* _Selection_:

◇ ◇ ◇

Studio album by Tal Farlow
- Released: 1956
- Recorded: June, 1956
- Genre: Jazz
- Length: 46:58 (Reissue)
- Label: Norgran
- Producer: Norman Granz

Tal Farlow chronology
| Guitar Player (1955) | Tal (1956) | Feurst Set (1956) |

= Tal (album) =

Tal is an album by American jazz guitarist Tal Farlow, released in 1956.

Originally released on Norman Granz's Norgran label, it was subsequently released by Verve. It has been reissued by Verve again in 2001 and also on Universal Japan.

◇ ◇ ◇

* _Material provided_:
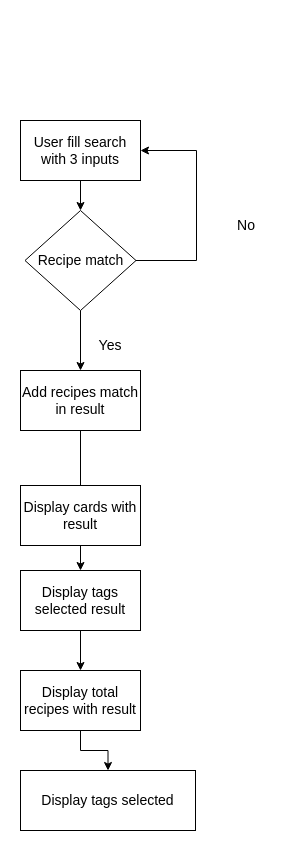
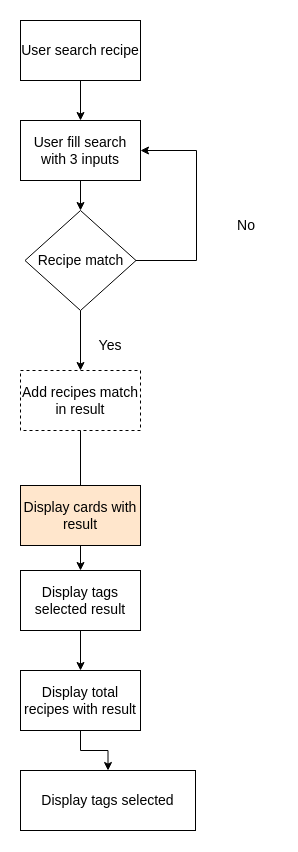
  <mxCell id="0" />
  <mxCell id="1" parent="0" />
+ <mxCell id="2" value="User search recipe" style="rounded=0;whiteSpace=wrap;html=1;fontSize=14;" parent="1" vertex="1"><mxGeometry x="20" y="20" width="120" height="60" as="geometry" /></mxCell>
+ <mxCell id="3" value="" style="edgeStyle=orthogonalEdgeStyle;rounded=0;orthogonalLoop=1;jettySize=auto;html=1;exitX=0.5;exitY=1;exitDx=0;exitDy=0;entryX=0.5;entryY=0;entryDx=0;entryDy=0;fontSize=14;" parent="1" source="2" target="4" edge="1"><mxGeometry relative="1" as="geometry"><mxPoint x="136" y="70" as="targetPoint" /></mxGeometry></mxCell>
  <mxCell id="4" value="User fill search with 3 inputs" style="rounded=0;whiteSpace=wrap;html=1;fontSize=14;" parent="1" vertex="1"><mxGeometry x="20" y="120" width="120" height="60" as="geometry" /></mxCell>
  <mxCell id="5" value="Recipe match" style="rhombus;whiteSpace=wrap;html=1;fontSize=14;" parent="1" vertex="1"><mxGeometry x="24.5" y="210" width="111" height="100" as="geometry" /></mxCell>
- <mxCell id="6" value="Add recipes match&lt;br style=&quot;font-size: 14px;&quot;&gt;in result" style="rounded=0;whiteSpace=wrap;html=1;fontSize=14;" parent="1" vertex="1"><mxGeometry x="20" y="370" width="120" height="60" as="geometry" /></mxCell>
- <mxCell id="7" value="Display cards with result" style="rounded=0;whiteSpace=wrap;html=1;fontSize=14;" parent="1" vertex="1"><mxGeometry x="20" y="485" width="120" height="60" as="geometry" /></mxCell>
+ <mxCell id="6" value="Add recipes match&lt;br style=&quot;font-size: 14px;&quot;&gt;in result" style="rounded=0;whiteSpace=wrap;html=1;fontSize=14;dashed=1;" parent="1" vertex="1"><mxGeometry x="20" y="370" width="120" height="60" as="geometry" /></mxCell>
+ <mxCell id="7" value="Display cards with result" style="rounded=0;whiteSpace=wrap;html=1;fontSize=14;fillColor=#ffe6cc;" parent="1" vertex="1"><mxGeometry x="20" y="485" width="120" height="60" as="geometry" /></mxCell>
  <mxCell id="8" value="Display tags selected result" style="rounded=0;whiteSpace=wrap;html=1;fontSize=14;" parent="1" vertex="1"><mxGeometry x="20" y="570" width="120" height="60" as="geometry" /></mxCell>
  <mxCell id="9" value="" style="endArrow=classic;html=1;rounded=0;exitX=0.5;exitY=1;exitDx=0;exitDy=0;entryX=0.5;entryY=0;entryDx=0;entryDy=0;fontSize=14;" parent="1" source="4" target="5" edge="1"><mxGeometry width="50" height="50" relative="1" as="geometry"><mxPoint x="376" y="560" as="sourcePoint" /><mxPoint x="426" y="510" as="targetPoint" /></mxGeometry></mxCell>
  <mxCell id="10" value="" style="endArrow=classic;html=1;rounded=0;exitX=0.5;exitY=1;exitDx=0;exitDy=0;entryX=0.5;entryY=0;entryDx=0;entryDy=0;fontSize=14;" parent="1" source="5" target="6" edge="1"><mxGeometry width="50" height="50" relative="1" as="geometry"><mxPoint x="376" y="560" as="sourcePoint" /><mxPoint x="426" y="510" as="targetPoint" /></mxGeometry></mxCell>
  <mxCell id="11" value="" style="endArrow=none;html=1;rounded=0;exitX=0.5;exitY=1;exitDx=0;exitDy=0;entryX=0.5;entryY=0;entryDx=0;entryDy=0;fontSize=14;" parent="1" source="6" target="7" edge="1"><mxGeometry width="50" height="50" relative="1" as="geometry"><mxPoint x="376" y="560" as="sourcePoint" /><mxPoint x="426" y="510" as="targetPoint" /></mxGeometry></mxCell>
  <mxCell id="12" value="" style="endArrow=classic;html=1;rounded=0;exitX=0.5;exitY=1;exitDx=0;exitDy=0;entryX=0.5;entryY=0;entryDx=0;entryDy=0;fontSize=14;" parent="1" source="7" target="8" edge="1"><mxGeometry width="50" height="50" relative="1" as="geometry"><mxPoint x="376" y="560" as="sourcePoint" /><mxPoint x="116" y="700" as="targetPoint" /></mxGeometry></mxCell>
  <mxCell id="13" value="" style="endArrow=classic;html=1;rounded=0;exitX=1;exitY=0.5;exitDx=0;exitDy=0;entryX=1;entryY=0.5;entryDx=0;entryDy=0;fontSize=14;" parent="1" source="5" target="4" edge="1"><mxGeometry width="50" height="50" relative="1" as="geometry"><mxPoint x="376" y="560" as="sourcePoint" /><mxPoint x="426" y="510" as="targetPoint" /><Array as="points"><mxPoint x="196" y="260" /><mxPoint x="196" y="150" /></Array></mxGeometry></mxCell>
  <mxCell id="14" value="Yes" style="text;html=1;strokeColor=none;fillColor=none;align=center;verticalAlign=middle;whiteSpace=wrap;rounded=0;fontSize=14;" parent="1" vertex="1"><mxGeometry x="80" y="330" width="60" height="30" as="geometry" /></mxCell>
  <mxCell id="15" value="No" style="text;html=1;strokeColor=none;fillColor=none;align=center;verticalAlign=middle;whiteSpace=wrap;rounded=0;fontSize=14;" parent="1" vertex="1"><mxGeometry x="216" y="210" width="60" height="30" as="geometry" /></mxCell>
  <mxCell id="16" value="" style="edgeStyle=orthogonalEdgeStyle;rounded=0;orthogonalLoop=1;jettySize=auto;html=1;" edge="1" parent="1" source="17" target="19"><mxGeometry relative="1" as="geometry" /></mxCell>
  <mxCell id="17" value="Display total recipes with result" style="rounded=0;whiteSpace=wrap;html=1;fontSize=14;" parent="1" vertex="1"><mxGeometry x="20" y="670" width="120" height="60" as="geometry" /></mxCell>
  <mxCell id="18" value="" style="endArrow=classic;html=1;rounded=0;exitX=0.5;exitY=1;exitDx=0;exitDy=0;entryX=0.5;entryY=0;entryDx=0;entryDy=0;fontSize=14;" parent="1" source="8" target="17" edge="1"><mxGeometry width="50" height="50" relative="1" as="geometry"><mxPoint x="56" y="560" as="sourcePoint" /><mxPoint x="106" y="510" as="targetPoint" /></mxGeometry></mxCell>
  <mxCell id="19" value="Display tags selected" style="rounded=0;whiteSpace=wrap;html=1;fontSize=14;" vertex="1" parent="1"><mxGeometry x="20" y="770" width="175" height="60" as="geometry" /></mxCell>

◇ ◇ ◇

* _Challenge 1_:
Answer these questions from the album entry:
(a) In what month and year was the album recorded?
(b) On which label was it originally released?
(c) In what year did Verve reissue it again?
* _Challenge 2_:
Revise the album entry from "- Label: Norgran" through "on Universal Japan.", inclusive, and write it out with "Verve" changed to "Verve Records" at each occurrence.

* _Task solution 1_:
(a) June, 1956
(b) Norgran
(c) 2001

* _Task solution 2_:
- Label: Norgran
- Producer: Norman Granz

Tal Farlow chronology
| Guitar Player (1955) | Tal (1956) | Feurst Set (1956) |

= Tal (album) =

Tal is an album by American jazz guitarist Tal Farlow, released in 1956.

Originally released on Norman Granz's Norgran label, it was subsequently released by Verve Records. It has been reissued by Verve Records again in 2001 and also on Universal Japan.